La brecha de género persiste en el sector tecnológico en España, una actividad que emplea poco más de un millón de personas en España. Más de la mitad del empleo se concentra en tres comunidades autónomas: Madrid con 290.192 ocupados, Catalunya con 222.977 y Andalucía con 144.224. Del total, únicamente uno de cada cuatro empleos (20,1%) lo desempeña una mujer, según un análisis realizado por Randstad a partir de los datos de la Encuesta de Población Activa (EPA) del segundo trimestre de 2026. De las 217.642 mujeres con trabajo en el sector IT destaca que la dirección de servicios TIC cuenta con una cuota femenina del 39,5%.

A continuación, esa cuota femenina se reparte en ingenieros eléctricos, electrónicos y de telecomunicaciones con un 23,8%, y especialistas en base de datos y redes junto a analistas o diseñadores de software y multimedia, con un 23,1% y 21,8% respectivamente.

Más diferencia entre los programadores

La presencia de mujeres varía totalmente en el extremo opuesto, ya que entre instaladores y reparadores de equipos, programadores informáticos y técnicos de operaciones TIC y asistencia, se reparten en un 1%, 12,7% y 16,4% respectivamente. La brecha de género se hace más que evidente según los datos que ha analizado Randstad, sobre todo en la programación, las operaciones técnicas y la instalación de equipos.

Por otro lado, el mayor crecimiento interanual del sector, con un aumento del 15,8%, es para los ingenieros técnicos en electricidad, electrónica y telecomunicaciones, con hasta 27.300 ocupados (los programadores informáticos crecieron en un 10,9% con 226.581 profesionales). No obstante, la fuerza laboral más importante relacionada con el empleo tecnológico sigue siendo la de analistas y diseñadores de software y multimedia con el 21,5%, junto a los programadores informáticos con el 20,9%. Con 459.768 profesionales, estas dos categorías profesionales suman más de cuatro de cada diez ocupados dedicados al desarrollo de software y programación.
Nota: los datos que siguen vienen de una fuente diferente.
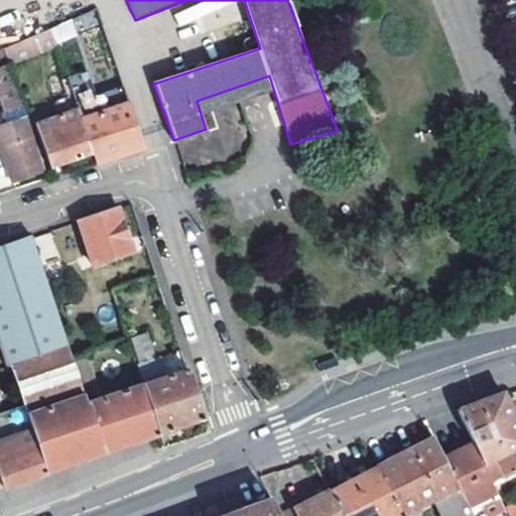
[(236,0),(205,0),(173,13),(178,25),(237,1),(236,0)]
"El avance de los ingenieros técnicos y los programadores confirma la necesidad de profesionales capaces de responder a la transformación digital de las empresas y a la creciente complejidad de las infraestructuras tecnológicas", indica el director nacional de Randstad Digital, Adrián Gómez.

Finalmente, el bloque territorial del empleo en IT se reparte principalmente entre tres comunidades al concentrar más de la mitad del empleo: Madrid con 290.192 ocupados, Cataluña con 222.977 y Andalucía con 144.224.
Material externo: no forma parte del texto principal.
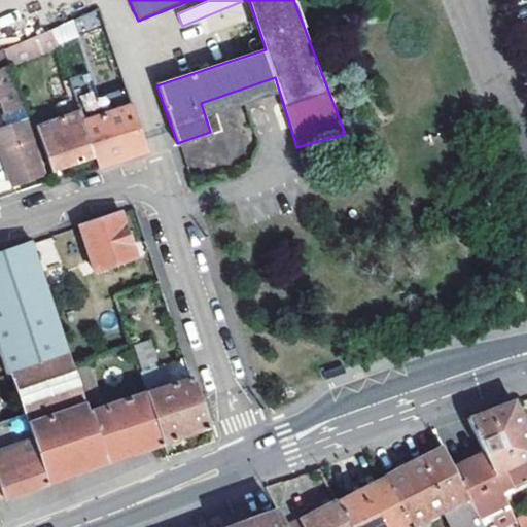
[(77,35),(104,24),(99,9),(71,22),(77,35)]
Trabajo para profesionales de entre 25 y 44 años

En lo que respecta a la edad de los empleados, la franja de entre 25 y 34 años forma el grupo más numeroso (317.115 ocupados con un 29,3% del total), seguida de la de 35 y 44 años (285.123 profesionales y el 26,3%). El análisis saca a la luz un dato relevante: los trabajadores de entre 25 y 34 años representan el grupo más numeroso entre los programadores informáticos (85.371 ocupados), y entre los técnicos en operaciones de tecnologías de la información y asistencia al usuario (57.643).

Los puestos directivos se llevan una mayor concentración en las franjas de edad superiores, con 57.452 profesionales de 45 a 54 años en la categoría de servicios TIC y empresas.
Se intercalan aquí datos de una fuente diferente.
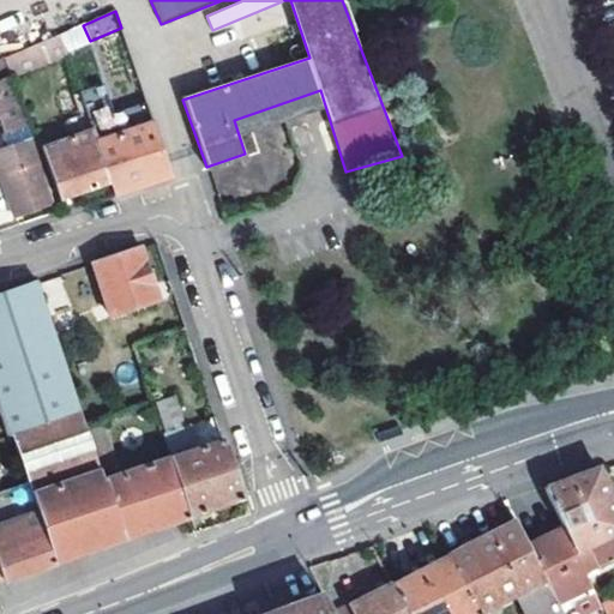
[(90,41),(83,25),(58,36),(64,53),(90,41)]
Contratos, en su mayoría, fijos

En el nivel formativo, el análisis de Randstad indica que el nivel educativo varía según el tipo de puesto. Los ingenieros con el 97,6%, el desarrollo de software con el 95% y la gestión de datos y redes con el 94,3% tienen estudios universitarios. En cambio, los perfiles técnicos y operativos concentran más del 60% del empleo en soporte de TI, grabación audiovisual e instalación y reparación de equipos. 

La contratación indefinida supera el 90% en la mayoría de los perfiles, como uno de los aspectos destacados del sector que enmarca la estabilidad laboral. De hecho, los instaladores y reparadores alcanzan el 98,3% y los especialistas en base de datos y redes informáticas, un 97,1%.

"Estos perfiles, sobre todo los jóvenes, además del salario como primera razón, valoran el proyecto y la estabilidad en su decisión de decantarse por una oferta laboral u otra, seguida de las oportunidades de desarrollo y formación en nuevas tecnologías", mantiene Adrián Gómez sobre cómo el grueso de las necesidades de las empresas sigue siendo cubierto por personal indefinido.

Sobre la inteligencia artificial (IA), Adrián Gómez menciona que "es un driver transformador ineludible, pero las empresas están encontrando ciertas dificultades en su implantación a escala, lo que hace que el impacto a priori inminente de la IA en este tipo de trabajos se esté dilatando en el tiempo".